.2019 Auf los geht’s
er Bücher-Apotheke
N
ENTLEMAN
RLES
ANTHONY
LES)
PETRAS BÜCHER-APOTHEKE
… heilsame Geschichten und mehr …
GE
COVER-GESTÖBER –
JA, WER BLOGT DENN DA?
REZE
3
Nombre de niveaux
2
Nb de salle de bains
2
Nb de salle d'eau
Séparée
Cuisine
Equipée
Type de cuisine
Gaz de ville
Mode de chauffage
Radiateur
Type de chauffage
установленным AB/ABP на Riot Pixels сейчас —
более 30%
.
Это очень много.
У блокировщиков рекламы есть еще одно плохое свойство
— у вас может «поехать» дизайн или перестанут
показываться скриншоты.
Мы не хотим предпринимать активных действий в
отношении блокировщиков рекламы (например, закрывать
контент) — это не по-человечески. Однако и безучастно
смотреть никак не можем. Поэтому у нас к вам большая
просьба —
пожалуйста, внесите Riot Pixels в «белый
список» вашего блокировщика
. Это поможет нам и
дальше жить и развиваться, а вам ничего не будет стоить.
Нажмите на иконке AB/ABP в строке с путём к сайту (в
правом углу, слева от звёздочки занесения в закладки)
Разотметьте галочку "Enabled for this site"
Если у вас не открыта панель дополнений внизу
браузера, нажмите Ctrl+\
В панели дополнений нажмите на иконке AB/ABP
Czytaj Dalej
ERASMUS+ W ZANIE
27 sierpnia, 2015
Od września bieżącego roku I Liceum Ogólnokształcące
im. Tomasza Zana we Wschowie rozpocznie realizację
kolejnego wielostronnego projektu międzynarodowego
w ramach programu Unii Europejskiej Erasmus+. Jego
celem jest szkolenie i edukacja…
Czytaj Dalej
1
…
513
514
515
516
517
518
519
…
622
----------
Requirement - Set the lines down exactly, from the first line of the records to the line where "У блокировщиков рекламы" appears, with both ends kept.

Response below -
.2019 Auf los geht’s
er Bücher-Apotheke
N
ENTLEMAN
RLES
ANTHONY
LES)
PETRAS BÜCHER-APOTHEKE
… heilsame Geschichten und mehr …
GE
COVER-GESTÖBER –
JA, WER BLOGT DENN DA?
REZE
3
Nombre de niveaux
2
Nb de salle de bains
2
Nb de salle d'eau
Séparée
Cuisine
Equipée
Type de cuisine
Gaz de ville
Mode de chauffage
Radiateur
Type de chauffage
установленным AB/ABP на Riot Pixels сейчас —
более 30%
.
Это очень много.
У блокировщиков рекламы есть еще одно плохое свойство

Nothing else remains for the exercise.